Рапорт подвергал жестокой критике самый план постановки заграждения. Доказывалось, что план был разработан штабом красной стороны с наивной кустарщиной, без глубокого анализа всех вариантов возможных действий противника, с путаной формулировкой решения, с небрежной документацией. Особо возмутительным был «Исторический и гидрологический обзор банки Чертова Плешь», где были допущены грубая неграмотность в определении господствующих на ней ветров и вопиющие ошибки в оценке стратегического значения этой банки для петровского галерного флота. Затем оказалось уместным (с дозволительной в официальном документе долей иронии!) показать на примере Пийчика уровень знаний современного командного состава вообще и намекнуть, как губительно доверять даже незначительную операцию командиру, не имеющему академического образования. Тут в голове мелькнула интереснейшая мысль, и, написав заглавие посвященного ей пункта одиннадцатого — «Некоторые соображения по вопросу о влиянии индивидуальности командующего операцией на общий ход выполнения таковой», — будущий руководитель кафедры пожалел, что не догадался сразу же подложить копирку, ибо мысли, излагаемые в рапорте, превращали его в готовый конспект лекции по курсу военно-морского искусства.
Между тем тот, кто своим поведением вызвал к жизни этот замечательный образец глубокого академического анализа, то есть сам Пийчик, молча стоял на мостике, вперив глаза в сырую и плотную темноту, и ждал.

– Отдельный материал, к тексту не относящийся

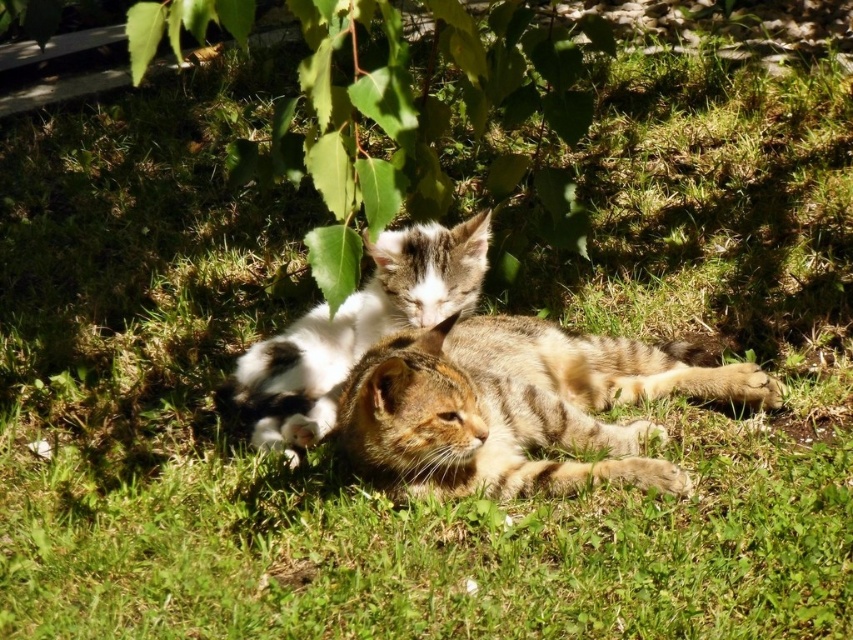
Question: Does tabby fur cat at center come behind white fur cat at center?

Choices:
 (A) yes
 (B) no

Answer: (B)

Question: Is the position of tabby fur cat at center less distant than that of white fur cat at center?

Choices:
 (A) yes
 (B) no

Answer: (A)

Question: Which object appears closest to the camera in this image?

Choices:
 (A) tabby fur cat at center
 (B) white fur cat at center

Answer: (A)

Question: Is the position of tabby fur cat at center more distant than that of white fur cat at center?

Choices:
 (A) no
 (B) yes

Answer: (A)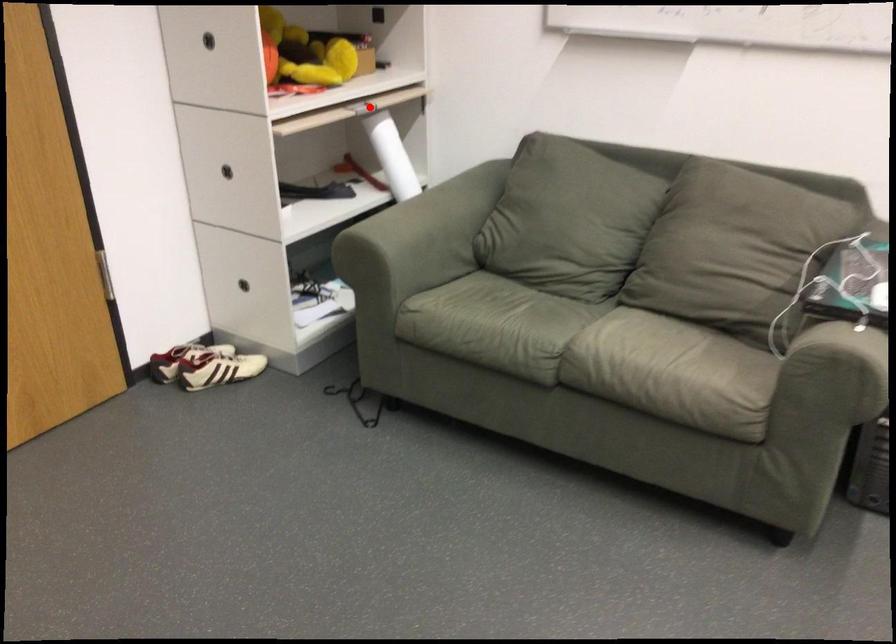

Чего?.. Маяка?.. Гибели?.. Или встречного корабля, чтобы спросить у него семафором его место?
Ужасна судьба корабля, потерявшего свое место в море! Еще ужаснее состояние его капитана: впиваясь судорожно стиснутыми руками в поручни, он всматривается в темноту, обвиняя себя в преступной небрежности, с тоской в душе вспоминая дорогие лица жены и детей, оставленных на далеком берегу… С дрожью ждет он страшного удара о подводный камень, и каждый гребень волны, белеющий во мраке, чудится ему зловещим прибоем у береговых скал, который превратит в обломки его корабль… Ежеминутно готов он крикнуть громовым голосом роковой приказ «руби грот-мачту!», чтобы, испытав и это последнее отчаянное средство к спасению, остаться со скрещенными на груди руками на мостике корабля, уходящего в бездну…(3) И если даст ему судьба пережить эту страшную ночь, то утром соплаватели с молчаливым уважением отведут взоры от его поседевшей за эту ночь головы…
Нет, напрасно тому, кто сам не терял свое место в море, угадывать, что творится в душе такого капитана, какие чувства терзают его сердце, какие мысли мучают его изнемогающий ум…

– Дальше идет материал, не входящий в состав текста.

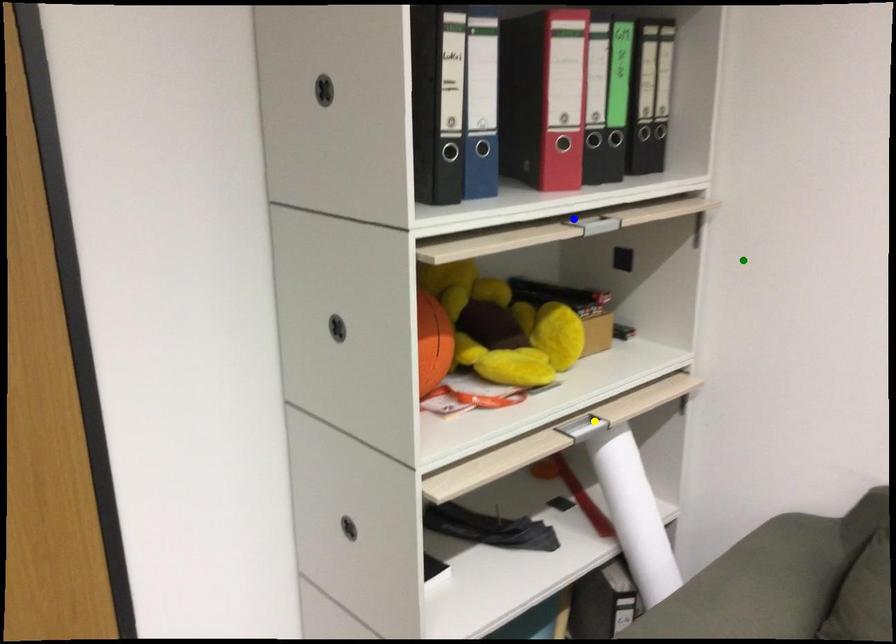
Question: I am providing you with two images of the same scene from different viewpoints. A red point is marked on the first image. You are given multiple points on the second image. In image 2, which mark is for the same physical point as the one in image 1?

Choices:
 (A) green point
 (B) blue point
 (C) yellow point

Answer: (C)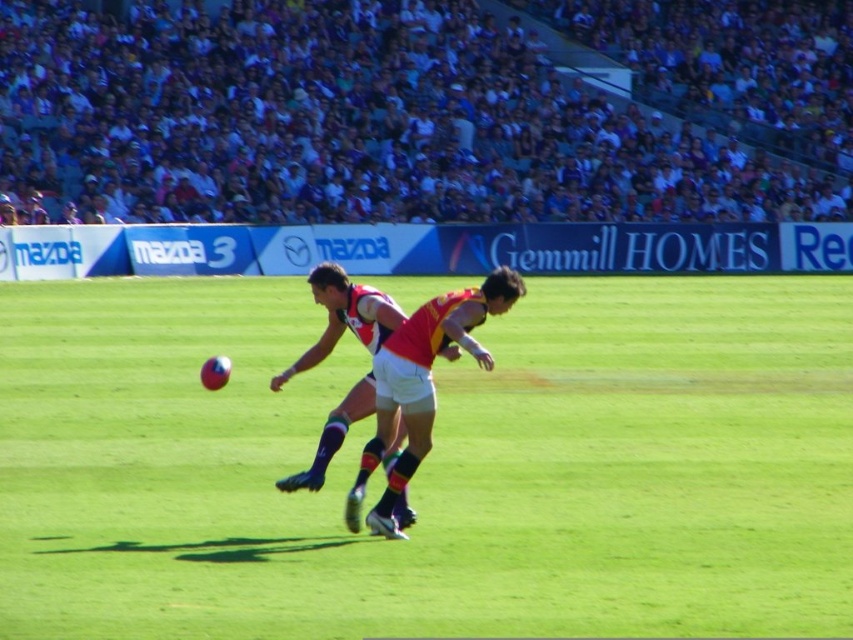
Question: Which is farther from the red jersey at center?

Choices:
 (A) red and white jersey at center
 (B) green grass field at center

Answer: (B)

Question: Estimate the real-world distances between objects in this image. Which object is farther from the red jersey at center?

Choices:
 (A) red and white jersey at center
 (B) green grass field at center

Answer: (B)

Question: Can you confirm if red jersey at center is smaller than red and white jersey at center?

Choices:
 (A) yes
 (B) no

Answer: (A)

Question: Does green grass field at center appear on the right side of red jersey at center?

Choices:
 (A) no
 (B) yes

Answer: (B)

Question: Estimate the real-world distances between objects in this image. Which object is farther from the red jersey at center?

Choices:
 (A) green grass field at center
 (B) red and white jersey at center

Answer: (A)

Question: Does green grass field at center have a greater width compared to red and white jersey at center?

Choices:
 (A) yes
 (B) no

Answer: (A)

— Ведь вот же до чего курить охота, чертова кукла, — сказал Пийчик, оборачиваясь к окну рубки. — Поищи-ка, Фрол Саввич, может, где в столе завалялось…
— Смотрел уж, Ян Яныч, — мрачно ответил Гужевой. — Все как есть скурили. Доплавались… ни места, ни табаку…

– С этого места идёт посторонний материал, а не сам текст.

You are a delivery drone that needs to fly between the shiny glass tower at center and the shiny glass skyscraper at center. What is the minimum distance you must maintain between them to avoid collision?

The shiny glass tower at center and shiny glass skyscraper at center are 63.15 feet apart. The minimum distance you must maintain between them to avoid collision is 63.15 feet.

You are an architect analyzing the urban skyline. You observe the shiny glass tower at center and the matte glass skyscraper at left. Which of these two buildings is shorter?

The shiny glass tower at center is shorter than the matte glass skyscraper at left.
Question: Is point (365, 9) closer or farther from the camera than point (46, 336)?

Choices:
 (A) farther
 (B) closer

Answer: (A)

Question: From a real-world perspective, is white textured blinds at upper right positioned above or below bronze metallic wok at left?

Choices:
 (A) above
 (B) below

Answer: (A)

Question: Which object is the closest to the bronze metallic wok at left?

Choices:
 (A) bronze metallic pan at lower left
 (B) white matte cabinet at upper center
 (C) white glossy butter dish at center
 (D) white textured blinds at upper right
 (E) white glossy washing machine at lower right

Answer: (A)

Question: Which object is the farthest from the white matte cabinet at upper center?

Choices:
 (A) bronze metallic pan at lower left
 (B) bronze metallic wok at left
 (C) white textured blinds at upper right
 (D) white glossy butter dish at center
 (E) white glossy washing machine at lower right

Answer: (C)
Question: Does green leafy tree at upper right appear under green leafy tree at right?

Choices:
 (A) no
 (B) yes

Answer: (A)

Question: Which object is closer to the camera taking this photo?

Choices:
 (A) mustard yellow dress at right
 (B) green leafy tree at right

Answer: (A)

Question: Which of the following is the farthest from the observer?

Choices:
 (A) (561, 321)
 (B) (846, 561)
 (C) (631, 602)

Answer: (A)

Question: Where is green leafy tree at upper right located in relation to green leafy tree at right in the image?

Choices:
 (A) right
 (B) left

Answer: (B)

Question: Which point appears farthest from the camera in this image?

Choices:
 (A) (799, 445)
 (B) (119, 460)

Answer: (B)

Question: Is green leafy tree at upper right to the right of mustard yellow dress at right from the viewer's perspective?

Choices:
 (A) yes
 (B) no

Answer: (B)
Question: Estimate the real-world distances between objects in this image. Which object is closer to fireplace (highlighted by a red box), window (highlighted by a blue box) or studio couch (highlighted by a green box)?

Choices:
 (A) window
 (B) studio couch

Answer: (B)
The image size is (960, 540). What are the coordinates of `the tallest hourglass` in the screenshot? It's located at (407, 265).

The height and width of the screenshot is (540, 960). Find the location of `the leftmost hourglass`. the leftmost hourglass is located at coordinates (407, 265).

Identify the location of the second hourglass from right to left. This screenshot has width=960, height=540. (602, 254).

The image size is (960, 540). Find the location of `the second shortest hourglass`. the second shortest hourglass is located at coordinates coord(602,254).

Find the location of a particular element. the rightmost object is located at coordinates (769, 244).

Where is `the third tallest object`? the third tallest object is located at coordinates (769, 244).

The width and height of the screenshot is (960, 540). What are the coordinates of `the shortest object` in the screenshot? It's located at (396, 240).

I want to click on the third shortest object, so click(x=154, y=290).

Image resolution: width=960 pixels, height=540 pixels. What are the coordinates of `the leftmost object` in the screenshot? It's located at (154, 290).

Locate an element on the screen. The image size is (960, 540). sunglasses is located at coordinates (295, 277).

— Плохо, — печально вздохнул Пийчик — Я без табаку думать не могу.
— А чего думать-то? — флегматично возразил Гужевой. — Скоро светать начнет. Неужели не обнаружим себя, где мы есть?.. В крайнем случае и напрямик домой дойдем. На нас воды везде хватит, эка штука…
— Да я не о том, — помолчав, сказал Пийчик. — Я думаю, как бы нам на Чертову Плешь повернуть? Ну, мили на две ошибемся… Авось ничего.